The Great Middle East Shake-Up


WASHINGTON -- ON the eve of war two years ago, President Bush said a democratic regime in Iraq "would serve as a dramatic and inspiring example for other nations in the region." Since then, there have been elections in Afghanistan and among the Palestinians that, along with the prospect of self-rule in Iraq, have stirred ripples of reform and hope in parts of the Middle East.

But today, as Iraqis vote in their first modern election, the war in Iraq is also transforming the Middle East and its relations with the United States in directions the Bush administration might not have expected.

Even many of the region's skeptics about the war say Iraq might, in the end, build a relatively stable democracy. But some of America's most steadfast allies, knowing how shaky their own hold on power is, fear that the Iraqi insurgency may encourage violent anti-government dissidents or Islamic militants in their own countries.

Among many ordinary Arabs, moreover, Iraq's example also has been more alarming than inspiring. Whatever hopes these citizens have for democracy, they have started to wonder if Iraq has paid a high price to get there by first descending into violence, sectarian strife and greater susceptibility to those who preach hatred of the United States.

Two questions are on their minds: Even if democracy takes root and grows in Iraq, will a more stable Middle East follow? And if civil war consumes Iraq, how quickly will instability engulf its neighbors?

"We had the power to reshuffle the deck of cards in the Middle East," said Shibley Telhami, the Anwar Sadat professor for peace and development at the University of Maryland. "But we never had the power to make sure how they would fall."

Beyond the general concern about instability is a shared concern in Sunni-ruled countries - Egypt, Jordan, Saudi Arabia and the smaller oil-rich states of the Persian Gulf - that the greatest beneficiary of the war so far has been not Iraq, but Shiite-dominated Iran. Empowering Iraq's Shiite majority, they fear, will embolden Shiites elsewhere to challenge their own ruling Sunni Muslim classes. This, in turn, could encourage a spread of Iranian influence that was held in check by Iraq when it was ruled by Sunni kings and dictators.

Jordan's ruler, King Abdullah II, traveled to Washington recently to express the fears of the region's Sunni majority that an arc of Shiite influence could soon extend from Iran through Iraq to Iran's ally Syria and to Syria's puppet, Lebanon.
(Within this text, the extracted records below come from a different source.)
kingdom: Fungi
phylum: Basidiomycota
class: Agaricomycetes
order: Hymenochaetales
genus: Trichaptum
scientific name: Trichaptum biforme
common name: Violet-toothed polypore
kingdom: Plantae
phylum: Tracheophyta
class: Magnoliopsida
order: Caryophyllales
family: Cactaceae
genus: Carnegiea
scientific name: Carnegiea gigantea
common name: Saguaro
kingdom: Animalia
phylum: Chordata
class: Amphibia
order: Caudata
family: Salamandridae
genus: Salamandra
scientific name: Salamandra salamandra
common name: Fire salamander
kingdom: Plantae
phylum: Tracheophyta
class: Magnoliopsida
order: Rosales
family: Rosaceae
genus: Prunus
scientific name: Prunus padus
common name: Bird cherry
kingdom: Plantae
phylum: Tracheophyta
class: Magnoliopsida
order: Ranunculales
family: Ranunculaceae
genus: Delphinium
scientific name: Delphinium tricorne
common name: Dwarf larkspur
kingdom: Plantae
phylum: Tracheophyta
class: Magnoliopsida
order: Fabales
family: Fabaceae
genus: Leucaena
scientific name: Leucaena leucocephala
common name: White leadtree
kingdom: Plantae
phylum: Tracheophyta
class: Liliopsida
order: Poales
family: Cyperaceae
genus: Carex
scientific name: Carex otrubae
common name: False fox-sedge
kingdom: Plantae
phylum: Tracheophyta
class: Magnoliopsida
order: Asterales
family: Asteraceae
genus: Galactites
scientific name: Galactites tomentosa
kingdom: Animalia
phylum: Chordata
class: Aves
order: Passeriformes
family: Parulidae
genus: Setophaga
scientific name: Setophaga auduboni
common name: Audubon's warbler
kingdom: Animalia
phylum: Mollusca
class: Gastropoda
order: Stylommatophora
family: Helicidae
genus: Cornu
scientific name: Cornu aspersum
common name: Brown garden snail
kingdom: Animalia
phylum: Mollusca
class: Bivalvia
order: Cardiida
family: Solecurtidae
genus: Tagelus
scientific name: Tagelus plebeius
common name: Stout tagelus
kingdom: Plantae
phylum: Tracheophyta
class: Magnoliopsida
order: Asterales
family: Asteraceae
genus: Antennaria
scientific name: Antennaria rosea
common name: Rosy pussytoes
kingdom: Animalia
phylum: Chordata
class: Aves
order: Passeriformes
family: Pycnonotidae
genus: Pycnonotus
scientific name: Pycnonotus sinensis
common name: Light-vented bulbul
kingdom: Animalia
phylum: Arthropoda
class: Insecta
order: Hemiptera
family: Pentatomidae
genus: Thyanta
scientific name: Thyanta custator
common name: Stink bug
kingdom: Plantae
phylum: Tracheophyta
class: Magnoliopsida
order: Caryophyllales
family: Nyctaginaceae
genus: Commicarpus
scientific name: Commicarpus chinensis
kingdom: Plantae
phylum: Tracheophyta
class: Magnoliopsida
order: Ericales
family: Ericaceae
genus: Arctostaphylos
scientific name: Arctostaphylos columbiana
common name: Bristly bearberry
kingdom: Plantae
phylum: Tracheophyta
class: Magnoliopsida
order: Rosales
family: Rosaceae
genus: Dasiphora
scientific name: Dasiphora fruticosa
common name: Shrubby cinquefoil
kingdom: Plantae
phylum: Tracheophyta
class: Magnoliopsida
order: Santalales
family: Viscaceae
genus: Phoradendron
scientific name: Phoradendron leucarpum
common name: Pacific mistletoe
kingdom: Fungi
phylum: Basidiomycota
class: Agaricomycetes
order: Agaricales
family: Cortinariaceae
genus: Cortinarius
Bush administration officials have been pleading with Arab leaders not to overreact to such fears; a senior State Department official dismissed the king's comments recently as "racist anti-Shiite paranoia." But this official acknowledged that such fears have spread through the Arab world, and an Iraqi who has advised the State Department went further, suggesting that they could prompt Jordan and Saudi Arabia - and some elements in Syria - to let Sunni insurgents in Iraq be supported from their territory.

"The Sunnis in Iraq may make up only 20 percent of the population, but they are a skilled minority that has strategic depth among Iraq's neighbors," the former adviser said, referring to Iraq's Sunni Arabs (but not to its Kurds, who are also Sunni Muslims). "Support from Jordan and Saudi Arabia is a force multiplier for them."

Iraq's Shiite leaders, who have been among the most enthusiastic supporters of the election today, have steadfastly maintained that a pluralist democracy, not Iran's theocracy, is their model for government, and Iran itself has tacitly blessed their approach. Nevertheless, the war strengthened Iran's position in the region by removing its worst enemy, Saddam Hussein, and whatever new regime takes hold in Iraq is likely to have friendly ties to Tehran.

Iran has also been making a big investment of resources in the social welfare, religious and political institutions of Iraq's Shiites. "There is only one country that is really doing nation-building in Iraq, and it isn't the United States," said an Arab diplomat sardonically. "It's Iran."